Maintaining your home

Establish some routines right from the start so that you keep your home tidy and organised. The 3 things that cause most mess in many homes are laundry, paperwork and dirty dishes. Think about how you are going to manage these and ensure you have systems set up to manage.  Some ideas are:

  • Laundry - do one wash each morning or as many as it takes to keep up with the amount of washing each week. Fold dry washing each evening as soon as you take out of the dryer or off the washing line and put away - it will feel less daunting if you are doing little and often rather than letting it pile up.

  • Paperwork - reduce what is coming into your home, go electronic for bills and bank statements, see Citizens Advice page for how to stop getting so much junk mail, set up an easy to use filing system for what you need to keep including a file for the most important documents - birth certificates, insurance documents etc.

  • Unwashed dishes - get in the habit of washing all dishes at the end of the day (or run the dishwasher) - you'll thank yourself in the morning when you wake up to a clean kitchen!

Have a weekly tidy up which is much easier to do if you have “a place for everything” or even better, get in the habit of putting things away as soon as you have finished with them.

**DATA SHOWN**
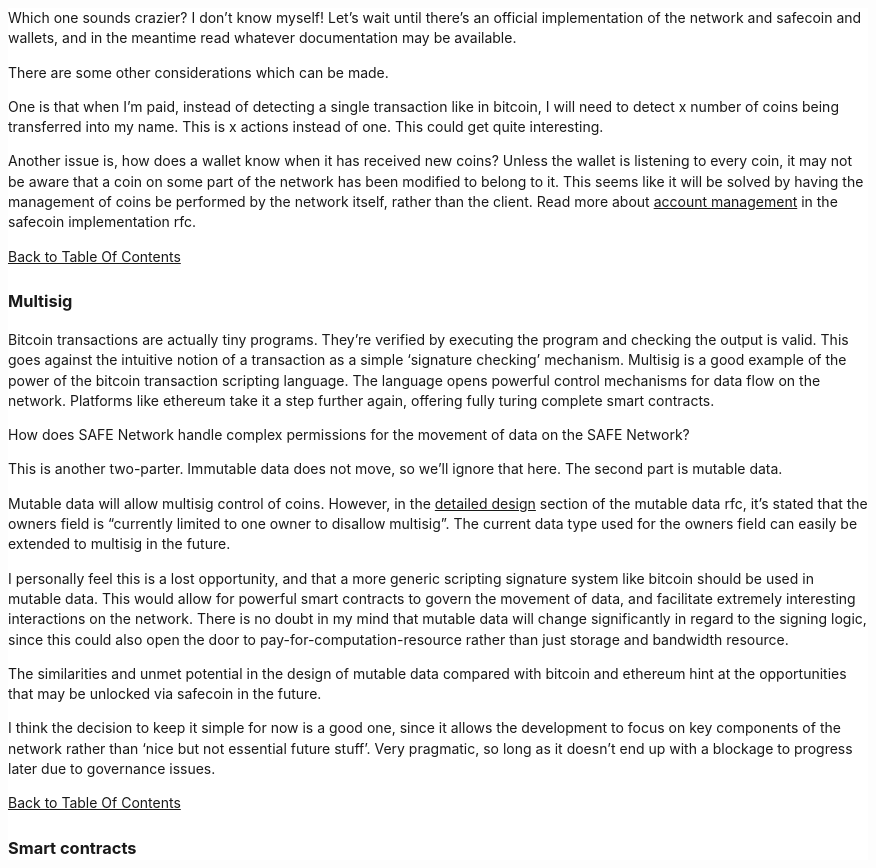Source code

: Which one sounds crazier? I don’t know myself! Let’s wait until there’s an official implementation of the network and safecoin and wallets, and in the meantime read whatever documentation may be available.

There are some other considerations which can be made.

One is that when I’m paid, instead of detecting a single transaction like in bitcoin, I will need to detect x number of coins being transferred into my name. This is x actions instead of one. This could get quite interesting.

Another issue is, how does a wallet know when it has received new coins? Unless the wallet is listening to every coin, it may not be aware that a coin on some part of the network has been modified to belong to it. This seems like it will be solved by having the management of coins be performed by the network itself, rather than the client. Read more about [account management](https://github.com/maidsafe/rfcs/blob/1cd4ed22709fed673f5ce51c1d861d879abd7aec/text/0012-safecoin-implementation/0012-safecoin-implementation.md#account-management) in the safecoin implementation rfc.

[Back to Table Of Contents](https://safe-network-explained.github.io/safe-for-bitcoiners#wallets_toc)

### Multisig

Bitcoin transactions are actually tiny programs. They’re verified by executing the program and checking the output is valid. This goes against the intuitive notion of a transaction as a simple ‘signature checking’ mechanism. Multisig is a good example of the power of the bitcoin transaction scripting language. The language opens powerful control mechanisms for data flow on the network. Platforms like ethereum take it a step further again, offering fully turing complete smart contracts.

How does SAFE Network handle complex permissions for the movement of data on the SAFE Network?

This is another two-parter. Immutable data does not move, so we’ll ignore that here. The second part is mutable data.

Mutable data will allow multisig control of coins. However, in the [detailed design](https://github.com/maidsafe/rfcs/blob/c63ff6636d0dc21d6939856cf3a32445c3855b8c/text/0047-mutable-data/0047-mutable-data.md#detailed-design) section of the mutable data rfc, it’s stated that the owners field is “currently limited to one owner to disallow multisig”. The current data type used for the owners field can easily be extended to multisig in the future.

I personally feel this is a lost opportunity, and that a more generic scripting signature system like bitcoin should be used in mutable data. This would allow for powerful smart contracts to govern the movement of data, and facilitate extremely interesting interactions on the network. There is no doubt in my mind that mutable data will change significantly in regard to the signing logic, since this could also open the door to pay-for-computation-resource rather than just storage and bandwidth resource.

The similarities and unmet potential in the design of mutable data compared with bitcoin and ethereum hint at the opportunities that may be unlocked via safecoin in the future.

I think the decision to keep it simple for now is a good one, since it allows the development to focus on key components of the network rather than ‘nice but not essential future stuff’. Very pragmatic, so long as it doesn’t end up with a blockage to progress later due to governance issues.

[Back to Table Of Contents](https://safe-network-explained.github.io/safe-for-bitcoiners#multisig_toc)

### Smart contracts
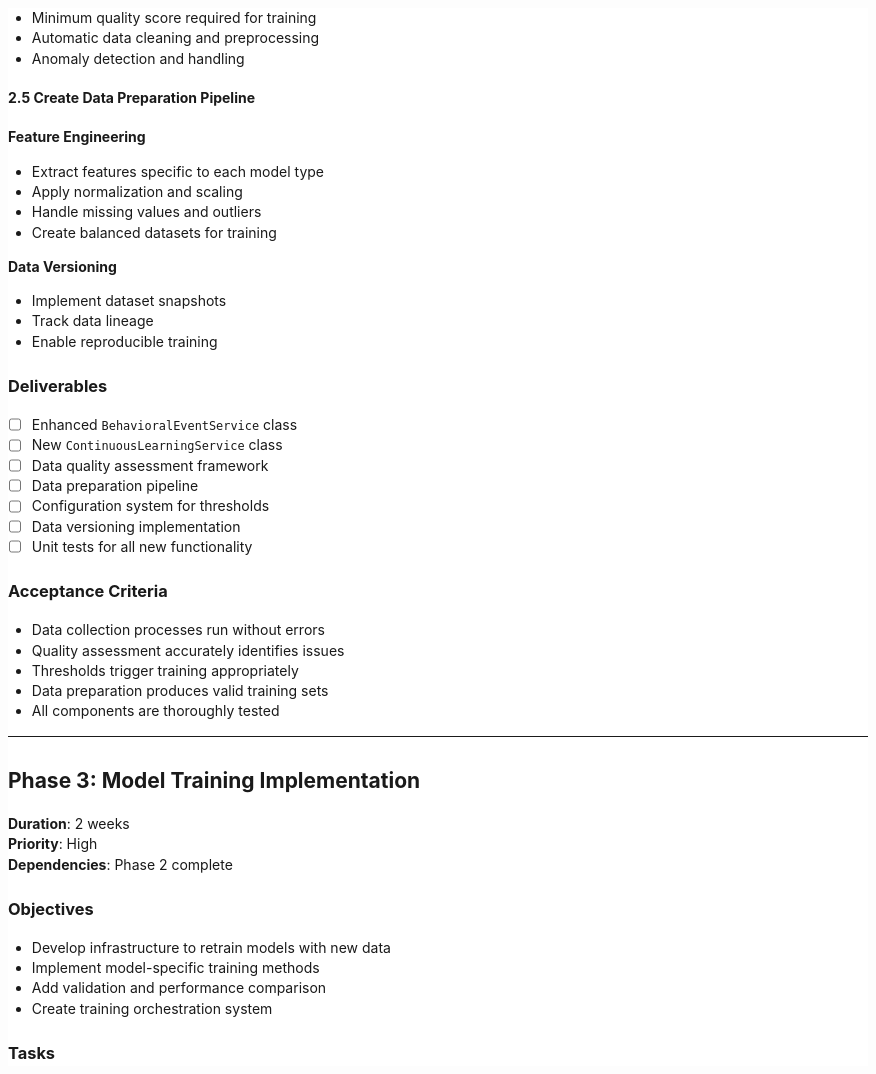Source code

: - Minimum quality score required for training
- Automatic data cleaning and preprocessing
- Anomaly detection and handling

#### 2.5 Create Data Preparation Pipeline

**Feature Engineering**

- Extract features specific to each model type
- Apply normalization and scaling
- Handle missing values and outliers
- Create balanced datasets for training

**Data Versioning**

- Implement dataset snapshots
- Track data lineage
- Enable reproducible training

### Deliverables

- [ ] Enhanced `BehavioralEventService` class
- [ ] New `ContinuousLearningService` class
- [ ] Data quality assessment framework
- [ ] Data preparation pipeline
- [ ] Configuration system for thresholds
- [ ] Data versioning implementation
- [ ] Unit tests for all new functionality

### Acceptance Criteria

- Data collection processes run without errors
- Quality assessment accurately identifies issues
- Thresholds trigger training appropriately
- Data preparation produces valid training sets
- All components are thoroughly tested

---

## Phase 3: Model Training Implementation

**Duration**: 2 weeks  
**Priority**: High  
**Dependencies**: Phase 2 complete

### Objectives

- Develop infrastructure to retrain models with new data
- Implement model-specific training methods
- Add validation and performance comparison
- Create training orchestration system

### Tasks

**WHAT YOU NEED TO DO**
Carry on the home-maintenance advice from its final sentence, keeping its tone and format.

**RESPONSE TO THIS TASK**
Your home will never have less stuff than it does the few weeks after you move in. Think about what you are bringing into your home before you buy it.  Do you really need it? where will you store it?


It’s a good idea to review your home organisation at regular intervals to see what is and isn’t working.  Things to think about:

  • Are any storage solutions overflowing?  If so, can you declutter to reduce the amount or do you need a larger storage space? Think really hard before creating a larger space. Your home has a finite amount of space so using more space for particular items means less for other things.

  • Are there items that are left out regularly?  If so, this suggests that they don’t have a proper place or the allocated storage space isn’t working – perhaps it is too difficult to get to.

  • Have there been any life changes (children getting older, retirement etc) or changes to hobbies/interests that mean you are holding on to things that you no longer need.